Legal and Other Stuff
The puppy has to be microchipped, which by law must be done before he is 8 weeks old; so it should have already been done by the breeder. Your vet will read and record the microchip on your first visit. You will need to update the microchip company (also by law, usually Petlog or Identibase (formerly Anibase)) with your details (for a fee).
If your puppy is pedigree, or a crossbreed from pedigree parents, your breeder should have provided you with a puppy pack containing all his paperwork. If he is registered with the Kennel Club, there will be a registration document and perhaps a pedigree chart. You will need to inform the Kennel Club of the change of ownership, for which a fee is charged. You can also order a pedigree chart at the same time, if you don’t already have one. Registration is entirely at the discretion of the breeder; as the owner of the dam, only they can do it. Many breeders will endorse the puppy’s papers against breeding and/or export: this is to protect him from exploitation by unscrupulous breeders.
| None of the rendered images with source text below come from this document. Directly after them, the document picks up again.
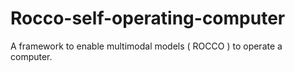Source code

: # Rocco-self-operating-computer
A framework to enable multimodal models ( ROCCO ) to operate a computer.
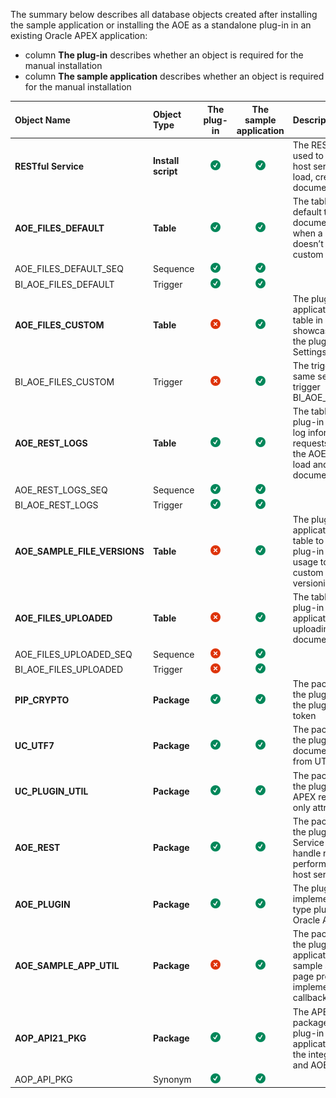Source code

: The summary below describes all database objects created after installing the sample application or installing the AOE as a standalone plug-in in an existing Oracle APEX application:

- column **The plug-in** describes whether an object is required for the manual installation
- column **The sample application** describes whether an object is required for the manual installation

| Object Name                  | Object Type        |                         The plug-in                          |                    The sample application                    | Description                                                  |
| :--------------------------- | :----------------- | :----------------------------------------------------------: | :----------------------------------------------------------: | :----------------------------------------------------------- |
| **RESTful  Service**         | **Install script** | ![**Yes**](https://github.com/United-Codes/apexofficeedit-public/blob/main/images/docs/icon_check_16px.png?raw=true) | ![**Yes**](https://github.com/United-Codes/apexofficeedit-public/blob/main/images/docs/icon_check_16px.png?raw=true) | The RESTful Service is used to handle all AOE host server requests: load, create and update documents |
| **AOE_FILES_DEFAULT**        | **Table**          | ![Yes](https://github.com/United-Codes/apexofficeedit-public/blob/main/images/docs/icon_check_16px.png?raw=true) | ![Yes](https://github.com/United-Codes/apexofficeedit-public/blob/main/images/docs/icon_check_16px.png?raw=true) | The table is used as the default table to store document content when a developer doesn’t provide a custom table |
| AOE_FILES_DEFAULT_SEQ        | Sequence           | ![Yes](https://github.com/United-Codes/apexofficeedit-public/blob/main/images/docs/icon_check_16px.png?raw=true) | ![Yes](https://github.com/United-Codes/apexofficeedit-public/blob/main/images/docs/icon_check_16px.png?raw=true) |                                                              |
| BI_AOE_FILES_DEFAULT         | Trigger            | ![Yes](https://github.com/United-Codes/apexofficeedit-public/blob/main/images/docs/icon_check_16px.png?raw=true) | ![Yes](https://github.com/United-Codes/apexofficeedit-public/blob/main/images/docs/icon_check_16px.png?raw=true) |                                                              |
| **AOE_FILES_CUSTOM**         | **Table**          | ![No](https://github.com/United-Codes/apexofficeedit-public/blob/main/images/docs/icon_notchecked_16px.png?raw=true) | ![Yes](https://github.com/United-Codes/apexofficeedit-public/blob/main/images/docs/icon_check_16px.png?raw=true) | The plug-in sample application uses the table in order to showcase the  usage of the plug-in attribute Settings \ Custom Table |
| BI_AOE_FILES_CUSTOM          | Trigger            | ![No](https://github.com/United-Codes/apexofficeedit-public/blob/main/images/docs/icon_notchecked_16px.png?raw=true) | ![Yes](https://github.com/United-Codes/apexofficeedit-public/blob/main/images/docs/icon_check_16px.png?raw=true) | The trigger uses the same sequence as the trigger BI_AOE_FILES_DEFAULT |
| **AOE_REST_LOGS**            | **Table**          | ![Yes](https://github.com/United-Codes/apexofficeedit-public/blob/main/images/docs/icon_check_16px.png?raw=true) | ![Yes](https://github.com/United-Codes/apexofficeedit-public/blob/main/images/docs/icon_check_16px.png?raw=true) | The table is used by the plug-in REST service to log information about requests performed by the AOE host server to load and update document content. |
| AOE_REST_LOGS_SEQ            | Sequence           | ![Yes](https://github.com/United-Codes/apexofficeedit-public/blob/main/images/docs/icon_check_16px.png?raw=true) | ![Yes](https://github.com/United-Codes/apexofficeedit-public/blob/main/images/docs/icon_check_16px.png?raw=true) |                                                              |
| BI_AOE_REST_LOGS             | Trigger            | ![Yes](https://github.com/United-Codes/apexofficeedit-public/blob/main/images/docs/icon_check_16px.png?raw=true) | ![Yes](https://github.com/United-Codes/apexofficeedit-public/blob/main/images/docs/icon_check_16px.png?raw=true) |                                                              |
| **AOE_SAMPLE_FILE_VERSIONS** | **Table**          | ![No](https://github.com/United-Codes/apexofficeedit-public/blob/main/images/docs/icon_notchecked_16px.png?raw=true) | ![Yes](https://github.com/United-Codes/apexofficeedit-public/blob/main/images/docs/icon_check_16px.png?raw=true) | The plug-in sample application uses the table to showcase the plug-in callbacks' usage to implement custom document versioning |
| **AOE_FILES_UPLOADED**       | **Table**          | ![No](https://github.com/United-Codes/apexofficeedit-public/blob/main/images/docs/icon_notchecked_16px.png?raw=true) | ![Yes](https://github.com/United-Codes/apexofficeedit-public/blob/main/images/docs/icon_check_16px.png?raw=true) | The table is used by the plug-in sample application to allow the uploading of end-user documents |
| AOE_FILES_UPLOADED_SEQ       | Sequence           | ![No](https://github.com/United-Codes/apexofficeedit-public/blob/main/images/docs/icon_notchecked_16px.png?raw=true) | ![Yes](https://github.com/United-Codes/apexofficeedit-public/blob/main/images/docs/icon_check_16px.png?raw=true) |                                                              |
| BI_AOE_FILES_UPLOADED        | Trigger            | ![No](https://github.com/United-Codes/apexofficeedit-public/blob/main/images/docs/icon_notchecked_16px.png?raw=true) | ![Yes](https://github.com/United-Codes/apexofficeedit-public/blob/main/images/docs/icon_check_16px.png?raw=true) |                                                              |
| **PIP_CRYPTO**               | **Package**        | ![**Yes**](https://github.com/United-Codes/apexofficeedit-public/blob/main/images/docs/icon_check_16px.png?raw=true) | ![**Yes**](https://github.com/United-Codes/apexofficeedit-public/blob/main/images/docs/icon_check_16px.png?raw=true) | The package is used by the plug-in to secure the plug-in access token |
| **UC_UTF7**                  | **Package**        | ![**Yes**](https://github.com/United-Codes/apexofficeedit-public/blob/main/images/docs/icon_check_16px.png?raw=true) | ![**Yes**](https://github.com/United-Codes/apexofficeedit-public/blob/main/images/docs/icon_check_16px.png?raw=true) | The package is used by the plug-in to decode document filenames from UTF7 to  UTF8 |
| **UC_PLUGIN_UTIL**           | **Package**        | ![**Yes**](https://github.com/United-Codes/apexofficeedit-public/blob/main/images/docs/icon_check_16px.png?raw=true) | ![**Yes**](https://github.com/United-Codes/apexofficeedit-public/blob/main/images/docs/icon_check_16px.png?raw=true) | The package is used by the plug-in to evaluate APEX regions' read-only attribute |
| **AOE_REST**                 | **Package**        | ![**Yes**](https://github.com/United-Codes/apexofficeedit-public/blob/main/images/docs/icon_check_16px.png?raw=true) | ![**Yes**](https://github.com/United-Codes/apexofficeedit-public/blob/main/images/docs/icon_check_16px.png?raw=true) | The package is used by the plug-in RESTful Service handlers to handle requests performed by the AOE host server |
| **AOE_PLUGIN**               | **Package**        | ![**Yes**](https://github.com/United-Codes/apexofficeedit-public/blob/main/images/docs/icon_check_16px.png?raw=true) | ![**Yes**](https://github.com/United-Codes/apexofficeedit-public/blob/main/images/docs/icon_check_16px.png?raw=true) | The plug-in package implements a region-type plug-in for the Oracle APEX |
| **AOE_SAMPLE_APP_UTIL**      | **Package**        | ![**No**](https://github.com/United-Codes/apexofficeedit-public/blob/main/images/docs/icon_notchecked_16px.png?raw=true) | ![**Yes**](https://github.com/United-Codes/apexofficeedit-public/blob/main/images/docs/icon_check_16px.png?raw=true) | The package is used by the plug-in sample application to handle sample application page processes and implement custom callbacks |
| **AOP_API21_PKG**            | **Package**        | ![**Yes**](https://github.com/United-Codes/apexofficeedit-public/blob/main/images/docs/icon_check_16px.png?raw=true) | ![**Yes**](https://github.com/United-Codes/apexofficeedit-public/blob/main/images/docs/icon_check_16px.png?raw=true) | The APEX Office Print package is used by the plug-in sample application to showcase the integration of AOP and AOE |
| AOP_API_PKG                  | Synonym            | ![Yes](https://github.com/United-Codes/apexofficeedit-public/blob/main/images/docs/icon_check_16px.png?raw=true) | ![Yes](https://github.com/United-Codes/apexofficeedit-public/blob/main/images/docs/icon_check_16px.png?raw=true) |                                                              |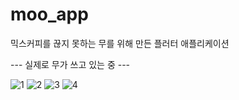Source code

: # moo_app
믹스커피를 끊지 못하는 무를 위해 만든 플러터 애플리케이션



--- 실제로 무가 쓰고 있는 중 ---



![1](https://user-images.githubusercontent.com/34153411/90709392-08b2c100-e2d7-11ea-9f47-3e562d159bed.jpeg)
![2](https://user-images.githubusercontent.com/34153411/90709398-0a7c8480-e2d7-11ea-9cbf-2f414bbba280.jpeg)
![3](https://user-images.githubusercontent.com/34153411/90709401-0cdede80-e2d7-11ea-8abd-2ba7dca4aaef.jpeg)
![4](https://user-images.githubusercontent.com/34153411/90709404-0e100b80-e2d7-11ea-9dc6-02e00e8bbe52.jpeg)
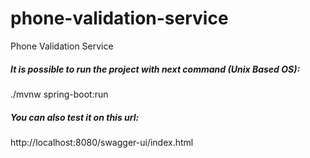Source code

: # phone-validation-service
Phone Validation Service

##### It is possible to run the project with next command (Unix Based OS):
./mvnw spring-boot:run

##### You can also test it on this url:
http://localhost:8080/swagger-ui/index.html
 



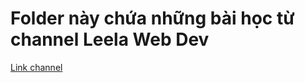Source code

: # Folder này chứa những bài học từ channel Leela Web Dev

[Link channel](https://www.youtube.com/@LeelaWebDev/playlists)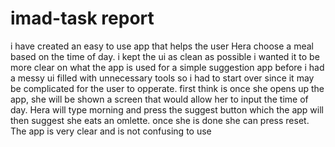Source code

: # imad-task report
i have created an easy to use app that helps the user Hera choose a meal based on the time of day. 
i kept the ui as clean as possible i wanted it to be more clear on what the app is used for a simple suggestion app before i had a messy ui filled with unnecessary tools so i had to start over since it may be complicated for the user to opperate.
first think is once she opens up the app, she will be shown a screen that would allow her to input the time of day. Hera will type morning and press the suggest button which the app will then suggest she eats an omlette. once she is done she can press reset.
The app is very clear and is not confusing to use

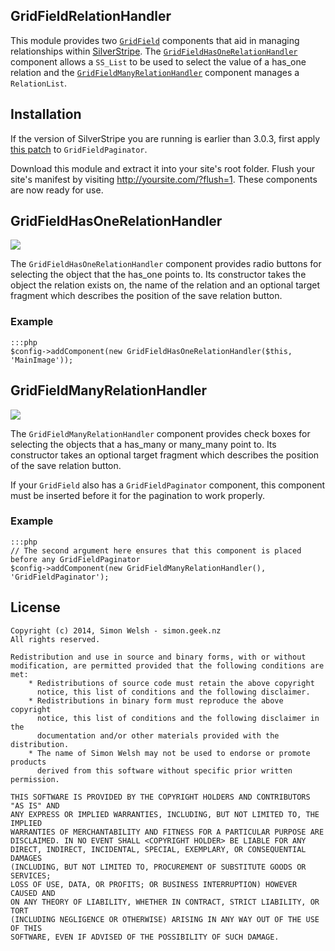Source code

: ## GridFieldRelationHandler

This module provides two [`GridField`](http://doc.silverstripe.org/framework/en/topics/grid-field) components
that aid in managing relationships within [SilverStripe](http://www.silverstripe.org). The 
[`GridFieldHasOneRelationHandler`](#gridfieldhasonerelationhandler) component allows a `SS_List` to be used to select the value of a has_one
relation and the [`GridFieldManyRelationHandler`](#gridfieldmanyrelationhandler) component manages a `RelationList`.

## Installation ##

If the version of SilverStripe you are running is earlier than 3.0.3, first apply [this patch](https://github.com/silverstripe/sapphire/commit/d2b4e0df01f82fdbe613890c8ae909af404640a5) to `GridFieldPaginator`.

Download this module and extract it into your site's root folder. Flush your site's manifest by visiting
http://yoursite.com/?flush=1. These components are now ready for use.

## GridFieldHasOneRelationHandler ##

![](https://files.app.net/zb9sU5vs.png)

The `GridFieldHasOneRelationHandler` component provides radio buttons for selecting the object that the
has_one points to. Its constructor takes the object the relation exists on, the name of the relation and
an optional target fragment which describes the position of the save relation button.

### Example ###

	:::php
	$config->addComponent(new GridFieldHasOneRelationHandler($this, 'MainImage'));

## GridFieldManyRelationHandler ##

![](https://files.app.net/zb9r7VqE.png)

The `GridFieldManyRelationHandler` component provides check boxes for selecting the objects that a
has_many or many_many point to. Its constructor takes an optional target fragment which describes
the position of the save relation button.

If your `GridField` also has a `GridFieldPaginator` component, this component must be inserted before
it for the pagination to work properly.

### Example ###

	:::php
	// The second argument here ensures that this component is placed before any GridFieldPaginator
	$config->addComponent(new GridFieldManyRelationHandler(), 'GridFieldPaginator');

## License ##
	
	Copyright (c) 2014, Simon Welsh - simon.geek.nz
	All rights reserved.

	Redistribution and use in source and binary forms, with or without
	modification, are permitted provided that the following conditions are met:
	    * Redistributions of source code must retain the above copyright
	      notice, this list of conditions and the following disclaimer.
	    * Redistributions in binary form must reproduce the above copyright
	      notice, this list of conditions and the following disclaimer in the
	      documentation and/or other materials provided with the distribution.
	    * The name of Simon Welsh may not be used to endorse or promote products
	      derived from this software without specific prior written permission.

	THIS SOFTWARE IS PROVIDED BY THE COPYRIGHT HOLDERS AND CONTRIBUTORS "AS IS" AND
	ANY EXPRESS OR IMPLIED WARRANTIES, INCLUDING, BUT NOT LIMITED TO, THE IMPLIED
	WARRANTIES OF MERCHANTABILITY AND FITNESS FOR A PARTICULAR PURPOSE ARE
	DISCLAIMED. IN NO EVENT SHALL <COPYRIGHT HOLDER> BE LIABLE FOR ANY
	DIRECT, INDIRECT, INCIDENTAL, SPECIAL, EXEMPLARY, OR CONSEQUENTIAL DAMAGES
	(INCLUDING, BUT NOT LIMITED TO, PROCUREMENT OF SUBSTITUTE GOODS OR SERVICES;
	LOSS OF USE, DATA, OR PROFITS; OR BUSINESS INTERRUPTION) HOWEVER CAUSED AND
	ON ANY THEORY OF LIABILITY, WHETHER IN CONTRACT, STRICT LIABILITY, OR TORT
	(INCLUDING NEGLIGENCE OR OTHERWISE) ARISING IN ANY WAY OUT OF THE USE OF THIS
	SOFTWARE, EVEN IF ADVISED OF THE POSSIBILITY OF SUCH DAMAGE.

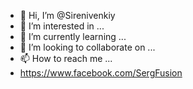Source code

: - 👋 Hi, I’m @Sirenivenkiy
- 👀 I’m interested in ...
- 🌱 I’m currently learning ...
- 💞️ I’m looking to collaborate on ...
- 📫 How to reach me ...
- https://www.facebook.com/SergFusion

<!---
Sirenivenkiy/Sirenivenkiy is a ✨ special ✨ repository because its `README.md` (this file) appears on your GitHub profile.
You can click the Preview link to take a look at your changes.
--->
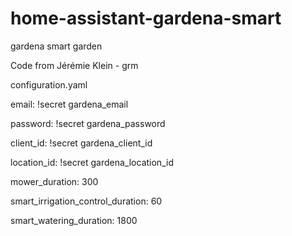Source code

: # home-assistant-gardena-smart
gardena smart garden

Code from Jérémie Klein - grm


configuration.yaml

email: !secret gardena_email

password: !secret gardena_password

client_id: !secret gardena_client_id

location_id: !secret gardena_location_id

mower_duration: 300

smart_irrigation_control_duration: 60

smart_watering_duration: 1800

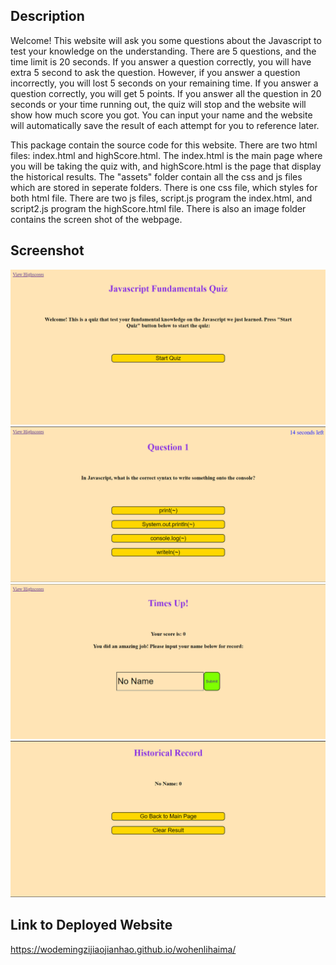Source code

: ## Description
Welcome! This website will ask you some questions about the Javascript to test your knowledge on the understanding. There are 5 questions, and the time limit is 20 seconds. If you answer a question correctly, you will have extra 5 second to ask the question. However, if you answer a question incorrectly, you will lost 5 seconds on your remaining time. If you answer a question correctly, you will get 5 points. If you answer all the question in 20 seconds or your time running out, the quiz will stop and the website will show how much score you got. You can input your name and the website will automatically save the result of each attempt for you to reference later.

This package contain the source code for this website. There are two html files: index.html and highScore.html. The index.html is the main page where you will be taking the quiz with, and highScore.html is the page that display the historical results. The "assets" folder contain all the css and js files which are stored in seperate folders. There is one css file, which styles for both html file. There are two js files, script.js program the index.html, and script2.js program the highScore.html file.
There is also an image folder contains the screen shot of the webpage.

## Screenshot
![On a desktop, the application displays three CSS code snippets per row.](./assets/image/Screenshot1.png)
![On a desktop, the application displays three CSS code snippets per row.](./assets/image/Screenshot2.png)
![On a desktop, the application displays three CSS code snippets per row.](./assets/image/Screenshot3.png)
![On a desktop, the application displays three CSS code snippets per row.](./assets/image/Screenshot4.png)

## Link to Deployed Website
https://wodemingzijiaojianhao.github.io/wohenlihaima/
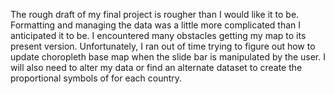 The rough draft of my final project is rougher than I would like it to be. Formatting and managing the data was a little more complicated than I anticipated it to be.  I encountered many obstacles getting my map to its present version.  Unfortunately, I ran out of time trying to figure out how to update choropleth base map when the  slide bar is manipulated by the user. I will also need to alter my data or find an alternate dataset to create the proportional symbols of for each country.
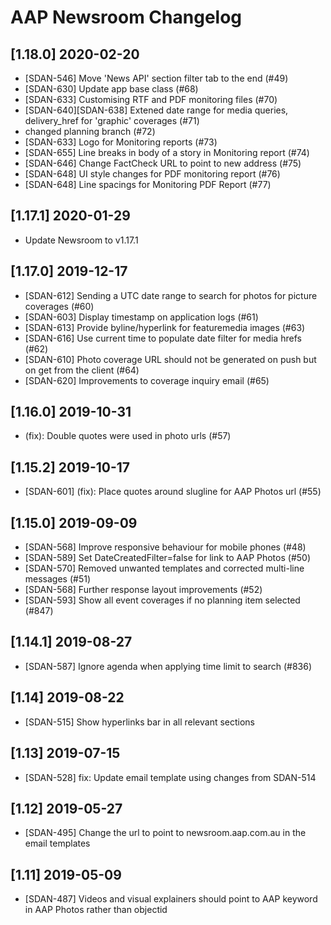 # AAP Newsroom Changelog

## [1.18.0] 2020-02-20
- [SDAN-546] Move 'News API' section filter tab to the end (#49)
- [SDAN-630] Update app base class (#68)
- [SDAN-633] Customising RTF and PDF monitoring files (#70)
- [SDAN-640][SDAN-638] Extened date range for media queries, delivery_href for 'graphic' coverages (#71)
- changed planning branch (#72)
- [SDAN-633] Logo for Monitoring reports (#73)
- [SDAN-655] Line breaks in body of a story in Monitoring report (#74)
- [SDAN-646] Change FactCheck URL to point to new address (#75)
- [SDAN-648] UI style changes for PDF monitoring report (#76)
- [SDAN-648] Line spacings for Monitoring PDF Report (#77)

## [1.17.1] 2020-01-29
- Update Newsroom to v1.17.1

## [1.17.0] 2019-12-17
- [SDAN-612] Sending a UTC date range to search for photos for picture coverages (#60)
- [SDAN-603] Display timestamp on application logs (#61)
- [SDAN-613] Provide byline/hyperlink for featuremedia images (#63)
- [SDAN-616] Use current time to populate date filter for media hrefs (#62)
- [SDAN-610] Photo coverage URL should not be generated on push but on get from the client (#64)
- [SDAN-620] Improvements to coverage inquiry email (#65)

## [1.16.0] 2019-10-31
- (fix): Double quotes were used in photo urls (#57)

## [1.15.2] 2019-10-17
- [SDAN-601] (fix): Place quotes around slugline for AAP Photos url (#55)

## [1.15.0] 2019-09-09
- [SDAN-568] Improve responsive behaviour for mobile phones (#48)
- [SDAN-589] Set DateCreatedFilter=false for link to AAP Photos (#50)
- [SDAN-570] Removed unwanted templates and corrected multi-line messages (#51)
- [SDAN-568] Further response layout improvements (#52)
- [SDAN-593] Show all event coverages if no planning item selected (#847)

## [1.14.1] 2019-08-27
- [SDAN-587] Ignore agenda when applying time limit to search (#836)

## [1.14] 2019-08-22
- [SDAN-515] Show hyperlinks bar in all relevant sections

## [1.13] 2019-07-15
- [SDAN-528] fix: Update email template using changes from SDAN-514

## [1.12] 2019-05-27
- [SDAN-495] Change the url to point to newsroom.aap.com.au in the email templates

## [1.11] 2019-05-09
- [SDAN-487] Videos and visual explainers should point to AAP keyword in AAP Photos rather than objectid

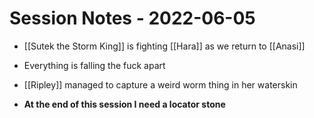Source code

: # Session Notes - 2022-06-05

* [[Sutek the Storm King]] is fighting [[Hara]] as we return to [[Anasi]]
* Everything is falling the fuck apart
* [[Ripley]] managed to capture a weird worm thing in her waterskin


* **At the end of this session I need a locator stone**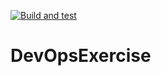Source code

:[![Build and test](https://github.com/Sand82/DevOpsExercise/actions/workflows/pipeline.js.yml/badge.svg)](https://github.com/Sand82/DevOpsExercise/actions/workflows/pipeline.js.yml)
# DevOpsExercise
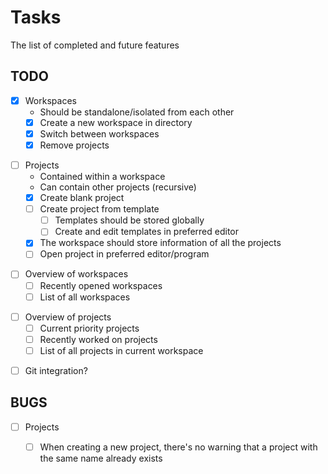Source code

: # Tasks
The list of completed and future features

## TODO

* [x] Workspaces
	- Should be standalone/isolated from each other
	- [x] Create a new workspace in directory
	- [x] Switch between workspaces
	- [x] Remove projects

- [ ] Projects
	- Contained within a workspace
	- Can contain other projects (recursive)
	- [x] Create blank project
	- [ ] Create project from template
		- [ ] Templates should be stored globally
		- [ ] Create and edit templates in preferred editor
	- [x] The workspace should store information of all the projects
	- [ ] Open project in preferred editor/program

* [ ] Overview of workspaces
	- [ ] Recently opened workspaces
	- [ ] List of all workspaces

- [ ] Overview of projects
	- [ ] Current priority projects
	- [ ] Recently worked on projects
	- [ ] List of all projects in current workspace

* [ ] Git integration?


## BUGS

- [ ] Projects
	- [ ] When creating a new project, there's no warning that a project with the same name already exists

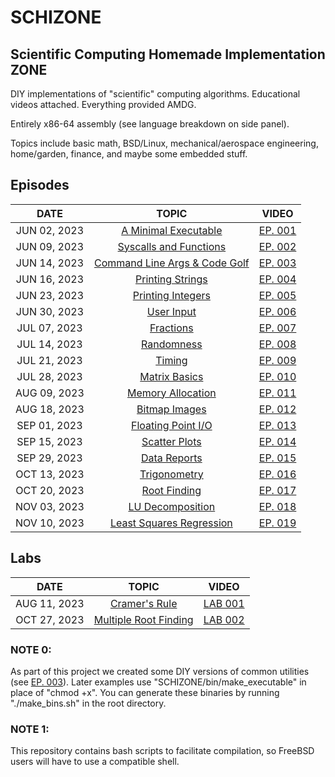 # SCHIZONE


## Scientific Computing Homemade Implementation ZONE

DIY implementations of "scientific" computing algorithms. Educational videos attached. Everything provided AMDG.

Entirely x86-64 assembly (see language breakdown on side panel).

Topics include basic math, BSD/Linux, mechanical/aerospace engineering, home/garden, finance, and maybe some embedded stuff.

## Episodes
| DATE | TOPIC | VIDEO |
| :---: | :---: | :---: |
| JUN 02, 2023 | [A Minimal Executable](ex/ex001_minimal_executable) | [EP. 001](https://youtu.be/7NFOS9F1Afo) |
| JUN 09, 2023 | [Syscalls and Functions](ex/ex002_syscalls_and_functions) | [EP. 002](https://youtu.be/QDSzn43bq7E) |
| JUN 14, 2023 | [Command Line Args & Code Golf](ex/ex003_command_line_args_and_code_golf) | [EP. 003](https://youtu.be/zX0bcOVGjow) |
| JUN 16, 2023 | [Printing Strings](ex/ex004_printing_strings) | [EP. 004](https://youtu.be/ZUcCBNCcSz8) |
| JUN 23, 2023 | [Printing Integers](ex/ex005_printing_integers) | [EP. 005](https://youtu.be/_hbZN4khAyU) |
| JUN 30, 2023 | [User Input](ex/ex006_user_input) | [EP. 006](https://youtu.be/PXTgtQN2CMg) |
| JUL 07, 2023 | [Fractions](ex/ex007_fractions) | [EP. 007](https://youtu.be/MgbPiniv1g0) |
| JUL 14, 2023 | [Randomness](ex/ex008_randomness) | [EP. 008](https://youtu.be/oKt_r7PIBX0) |
| JUL 21, 2023 | [Timing](ex/ex009_timing) | [EP. 009](https://youtu.be/_Bo09H7EoHY) |
| JUL 28, 2023 | [Matrix Basics](ex/ex010_matrix_basics) | [EP. 010](https://youtu.be/gJ8e2tF2aPc) |
| AUG 09, 2023 | [Memory Allocation](ex/ex011_memory_allocation) | [EP. 011](https://youtu.be/oE80pvbapgI) |
| AUG 18, 2023 | [Bitmap Images](ex/ex012_bitmap_images) | [EP. 012](https://youtu.be/o7g5ttZPa-Q) |
| SEP 01, 2023 | [Floating Point I/O](ex/ex013_floating_point_io) | [EP. 013](https://youtu.be/JoYMVeNH4Ss) |
| SEP 15, 2023 | [Scatter Plots](ex/ex014_scatter_plots) | [EP. 014](https://youtu.be/ykPLQL1pC_4) |
| SEP 29, 2023 | [Data Reports](ex/ex015_data_reports) | [EP. 015](https://youtu.be/QRBNgs9ZZhY) |
| OCT 13, 2023 | [Trigonometry](ex/ex016_trigonometry) | [EP. 016](https://youtu.be/EfaJiAeHj7E) |
| OCT 20, 2023 | [Root Finding](ex/ex017_root_finding) | [EP. 017](https://youtu.be/TNmAOsaUJiQ) |
| NOV 03, 2023 | [LU Decomposition](ex/ex018_LU_decomposition) | [EP. 018](https://youtu.be/ApkJGn0Wiss) |
| NOV 10, 2023 | [Least Squares Regression](ex/ex019_least_squares_regression) | [EP. 019](https://youtu.be/ka0pG7-h-ig) |

## Labs
| DATE | TOPIC | VIDEO |
| :---: | :---: | :---: |
| AUG 11, 2023 | [Cramer's Rule](lab/lab001_cramers_rule) | [LAB 001](https://youtu.be/JyIpF5iBGxU) |
| OCT 27, 2023 | [Multiple Root Finding](lab/lab002_multiple_root_finding) | [LAB 002](https://youtu.be/KaKBrN7tHpA) |


### NOTE 0: 
As part of this project we created some DIY versions of common utilities (see [EP. 003](ex/ex003_command_line_args_and_code_golf)). Later examples use "SCHIZONE/bin/make_executable" in place of "chmod +x". You can generate these binaries by running "./make_bins.sh" in the root directory.

### NOTE 1:
This repository contains bash scripts to facilitate compilation, so FreeBSD users will have to use a compatible shell.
You may want to insure your puppy; if so, you should arrange that too (get some quotes first; there are now many providers of pet insurance). Make sure you cover includes everything you expect – policies differ greatly. If you prefer, you can do this before you bring the puppy home, but bear in mind that a registered dog is entitled to 5 weeks free insurance from the Kennel Club.
Getting a puppy will bring great changes to your life, but they should all be positive ones. Above all you should enjoy your puppy’s company and watching him grow up. In becoming a new puppy owner you’ve made a great decision, so celebrate it!